AIM OF THE TASK - Set down, in full, every record in the block.

DATA SHOWN -
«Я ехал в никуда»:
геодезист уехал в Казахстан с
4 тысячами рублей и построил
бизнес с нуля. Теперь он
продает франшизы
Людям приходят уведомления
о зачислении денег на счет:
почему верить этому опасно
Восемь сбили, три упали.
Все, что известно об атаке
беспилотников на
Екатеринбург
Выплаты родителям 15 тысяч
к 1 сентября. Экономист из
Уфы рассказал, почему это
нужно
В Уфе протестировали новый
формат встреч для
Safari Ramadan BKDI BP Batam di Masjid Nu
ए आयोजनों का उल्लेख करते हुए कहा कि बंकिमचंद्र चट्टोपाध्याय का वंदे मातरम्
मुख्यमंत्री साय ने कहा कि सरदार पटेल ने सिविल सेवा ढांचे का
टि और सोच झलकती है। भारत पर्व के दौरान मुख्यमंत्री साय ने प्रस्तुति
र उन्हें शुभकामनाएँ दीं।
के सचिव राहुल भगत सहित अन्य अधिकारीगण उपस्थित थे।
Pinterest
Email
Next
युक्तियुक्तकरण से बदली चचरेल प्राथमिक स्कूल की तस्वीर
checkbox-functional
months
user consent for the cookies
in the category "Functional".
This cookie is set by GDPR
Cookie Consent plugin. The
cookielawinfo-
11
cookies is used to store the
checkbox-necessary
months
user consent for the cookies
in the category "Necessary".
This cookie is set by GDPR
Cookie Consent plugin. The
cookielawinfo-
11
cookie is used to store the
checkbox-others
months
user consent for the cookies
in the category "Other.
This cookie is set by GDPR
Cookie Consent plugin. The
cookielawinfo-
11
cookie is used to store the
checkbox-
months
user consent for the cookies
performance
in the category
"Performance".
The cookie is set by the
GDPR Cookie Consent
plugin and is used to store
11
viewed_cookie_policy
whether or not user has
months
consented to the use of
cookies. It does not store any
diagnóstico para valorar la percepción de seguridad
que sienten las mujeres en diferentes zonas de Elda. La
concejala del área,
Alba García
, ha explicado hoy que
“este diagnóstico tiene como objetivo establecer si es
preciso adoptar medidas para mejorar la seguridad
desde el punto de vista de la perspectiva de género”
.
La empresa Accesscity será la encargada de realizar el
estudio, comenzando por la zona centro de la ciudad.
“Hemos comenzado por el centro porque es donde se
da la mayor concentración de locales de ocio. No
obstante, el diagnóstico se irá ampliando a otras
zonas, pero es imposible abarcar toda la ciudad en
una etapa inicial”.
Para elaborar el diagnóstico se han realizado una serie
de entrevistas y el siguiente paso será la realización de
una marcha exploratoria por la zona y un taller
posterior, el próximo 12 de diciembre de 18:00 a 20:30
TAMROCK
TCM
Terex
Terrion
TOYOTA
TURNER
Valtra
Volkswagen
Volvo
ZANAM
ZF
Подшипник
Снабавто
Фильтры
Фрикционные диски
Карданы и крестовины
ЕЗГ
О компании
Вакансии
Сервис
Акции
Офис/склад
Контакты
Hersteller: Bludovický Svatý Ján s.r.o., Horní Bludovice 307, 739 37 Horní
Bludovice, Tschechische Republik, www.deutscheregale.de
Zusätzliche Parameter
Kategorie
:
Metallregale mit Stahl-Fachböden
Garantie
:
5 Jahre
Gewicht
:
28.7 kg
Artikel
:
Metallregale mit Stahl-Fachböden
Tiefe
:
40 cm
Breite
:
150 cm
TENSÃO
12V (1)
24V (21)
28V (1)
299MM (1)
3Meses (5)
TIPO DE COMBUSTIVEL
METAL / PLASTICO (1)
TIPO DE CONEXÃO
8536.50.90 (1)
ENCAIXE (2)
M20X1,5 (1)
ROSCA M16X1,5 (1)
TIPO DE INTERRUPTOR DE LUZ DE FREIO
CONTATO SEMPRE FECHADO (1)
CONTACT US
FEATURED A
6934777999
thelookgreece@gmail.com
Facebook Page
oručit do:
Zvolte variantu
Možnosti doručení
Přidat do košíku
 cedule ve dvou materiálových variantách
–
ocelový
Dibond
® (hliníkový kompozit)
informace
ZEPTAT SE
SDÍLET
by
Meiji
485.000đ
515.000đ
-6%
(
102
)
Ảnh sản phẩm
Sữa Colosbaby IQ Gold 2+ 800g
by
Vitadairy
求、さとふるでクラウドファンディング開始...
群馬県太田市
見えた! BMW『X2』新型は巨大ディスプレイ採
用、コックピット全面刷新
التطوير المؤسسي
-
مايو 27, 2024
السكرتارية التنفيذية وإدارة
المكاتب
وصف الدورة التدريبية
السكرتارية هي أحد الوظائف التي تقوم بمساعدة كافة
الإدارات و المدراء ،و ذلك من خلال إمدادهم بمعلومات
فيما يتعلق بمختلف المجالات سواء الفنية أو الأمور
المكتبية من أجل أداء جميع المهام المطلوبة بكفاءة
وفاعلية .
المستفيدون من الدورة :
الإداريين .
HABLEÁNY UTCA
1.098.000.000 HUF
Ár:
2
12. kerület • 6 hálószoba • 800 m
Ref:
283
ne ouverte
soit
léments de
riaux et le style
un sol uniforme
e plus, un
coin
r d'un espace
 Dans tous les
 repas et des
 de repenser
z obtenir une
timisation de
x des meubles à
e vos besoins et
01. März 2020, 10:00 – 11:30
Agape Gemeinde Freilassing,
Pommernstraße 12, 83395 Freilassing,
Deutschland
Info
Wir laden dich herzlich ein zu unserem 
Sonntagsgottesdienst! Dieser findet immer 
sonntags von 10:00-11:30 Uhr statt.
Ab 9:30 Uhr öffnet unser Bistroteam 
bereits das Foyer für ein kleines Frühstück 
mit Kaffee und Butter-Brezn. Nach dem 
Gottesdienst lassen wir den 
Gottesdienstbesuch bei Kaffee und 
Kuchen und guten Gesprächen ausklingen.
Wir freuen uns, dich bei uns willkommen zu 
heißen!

OUTPUT BELOW -
«Я ехал в никуда»:
геодезист уехал в Казахстан с
4 тысячами рублей и построил
бизнес с нуля. Теперь он
продает франшизы
Людям приходят уведомления
о зачислении денег на счет:
почему верить этому опасно
Восемь сбили, три упали.
Все, что известно об атаке
беспилотников на
Екатеринбург
Выплаты родителям 15 тысяч
к 1 сентября. Экономист из
Уфы рассказал, почему это
нужно
В Уфе протестировали новый
формат встреч для
Safari Ramadan BKDI BP Batam di Masjid Nu
ए आयोजनों का उल्लेख करते हुए कहा कि बंकिमचंद्र चट्टोपाध्याय का वंदे मातरम्
मुख्यमंत्री साय ने कहा कि सरदार पटेल ने सिविल सेवा ढांचे का
टि और सोच झलकती है। भारत पर्व के दौरान मुख्यमंत्री साय ने प्रस्तुति
र उन्हें शुभकामनाएँ दीं।
के सचिव राहुल भगत सहित अन्य अधिकारीगण उपस्थित थे।
Pinterest
Email
Next
युक्तियुक्तकरण से बदली चचरेल प्राथमिक स्कूल की तस्वीर
checkbox-functional
months
user consent for the cookies
in the category "Functional".
This cookie is set by GDPR
Cookie Consent plugin. The
cookielawinfo-
11
cookies is used to store the
checkbox-necessary
months
user consent for the cookies
in the category "Necessary".
This cookie is set by GDPR
Cookie Consent plugin. The
cookielawinfo-
11
cookie is used to store the
checkbox-others
months
user consent for the cookies
in the category "Other.
This cookie is set by GDPR
Cookie Consent plugin. The
cookielawinfo-
11
cookie is used to store the
checkbox-
months
user consent for the cookies
performance
in the category
"Performance".
The cookie is set by the
GDPR Cookie Consent
plugin and is used to store
11
viewed_cookie_policy
whether or not user has
months
consented to the use of
cookies. It does not store any
diagnóstico para valorar la percepción de seguridad
que sienten las mujeres en diferentes zonas de Elda. La
concejala del área,
Alba García
, ha explicado hoy que
“este diagnóstico tiene como objetivo establecer si es
preciso adoptar medidas para mejorar la seguridad
desde el punto de vista de la perspectiva de género”
.
La empresa Accesscity será la encargada de realizar el
estudio, comenzando por la zona centro de la ciudad.
“Hemos comenzado por el centro porque es donde se
da la mayor concentración de locales de ocio. No
obstante, el diagnóstico se irá ampliando a otras
zonas, pero es imposible abarcar toda la ciudad en
una etapa inicial”.
Para elaborar el diagnóstico se han realizado una serie
de entrevistas y el siguiente paso será la realización de
una marcha exploratoria por la zona y un taller
posterior, el próximo 12 de diciembre de 18:00 a 20:30
TAMROCK
TCM
Terex
Terrion
TOYOTA
TURNER
Valtra
Volkswagen
Volvo
ZANAM
ZF
Подшипник
Снабавто
Фильтры
Фрикционные диски
Карданы и крестовины
ЕЗГ
О компании
Вакансии
Сервис
Акции
Офис/склад
Контакты
Hersteller: Bludovický Svatý Ján s.r.o., Horní Bludovice 307, 739 37 Horní
Bludovice, Tschechische Republik, www.deutscheregale.de
Zusätzliche Parameter
Kategorie
:
Metallregale mit Stahl-Fachböden
Garantie
:
5 Jahre
Gewicht
:
28.7 kg
Artikel
:
Metallregale mit Stahl-Fachböden
Tiefe
:
40 cm
Breite
:
150 cm
TENSÃO
12V (1)
24V (21)
28V (1)
299MM (1)
3Meses (5)
TIPO DE COMBUSTIVEL
METAL / PLASTICO (1)
TIPO DE CONEXÃO
8536.50.90 (1)
ENCAIXE (2)
M20X1,5 (1)
ROSCA M16X1,5 (1)
TIPO DE INTERRUPTOR DE LUZ DE FREIO
CONTATO SEMPRE FECHADO (1)
CONTACT US
FEATURED A
6934777999
thelookgreece@gmail.com
Facebook Page
oručit do:
Zvolte variantu
Možnosti doručení
Přidat do košíku
 cedule ve dvou materiálových variantách
–
ocelový
Dibond
® (hliníkový kompozit)
informace
ZEPTAT SE
SDÍLET
by
Meiji
485.000đ
515.000đ
-6%
(
102
)
Ảnh sản phẩm
Sữa Colosbaby IQ Gold 2+ 800g
by
Vitadairy
求、さとふるでクラウドファンディング開始...
群馬県太田市
見えた! BMW『X2』新型は巨大ディスプレイ採
用、コックピット全面刷新
التطوير المؤسسي
-
مايو 27, 2024
السكرتارية التنفيذية وإدارة
المكاتب
وصف الدورة التدريبية
السكرتارية هي أحد الوظائف التي تقوم بمساعدة كافة
الإدارات و المدراء ،و ذلك من خلال إمدادهم بمعلومات
فيما يتعلق بمختلف المجالات سواء الفنية أو الأمور
المكتبية من أجل أداء جميع المهام المطلوبة بكفاءة
وفاعلية .
المستفيدون من الدورة :
الإداريين .
HABLEÁNY UTCA
1.098.000.000 HUF
Ár:
2
12. kerület • 6 hálószoba • 800 m
Ref:
283
ne ouverte
soit
léments de
riaux et le style
un sol uniforme
e plus, un
coin
r d'un espace
 Dans tous les
 repas et des
 de repenser
z obtenir une
timisation de
x des meubles à
e vos besoins et
01. März 2020, 10:00 – 11:30
Agape Gemeinde Freilassing,
Pommernstraße 12, 83395 Freilassing,
Deutschland
Info
Wir laden dich herzlich ein zu unserem 
Sonntagsgottesdienst! Dieser findet immer 
sonntags von 10:00-11:30 Uhr statt.
Ab 9:30 Uhr öffnet unser Bistroteam 
bereits das Foyer für ein kleines Frühstück 
mit Kaffee und Butter-Brezn. Nach dem 
Gottesdienst lassen wir den 
Gottesdienstbesuch bei Kaffee und 
Kuchen und guten Gesprächen ausklingen.
Wir freuen uns, dich bei uns willkommen zu 
heißen!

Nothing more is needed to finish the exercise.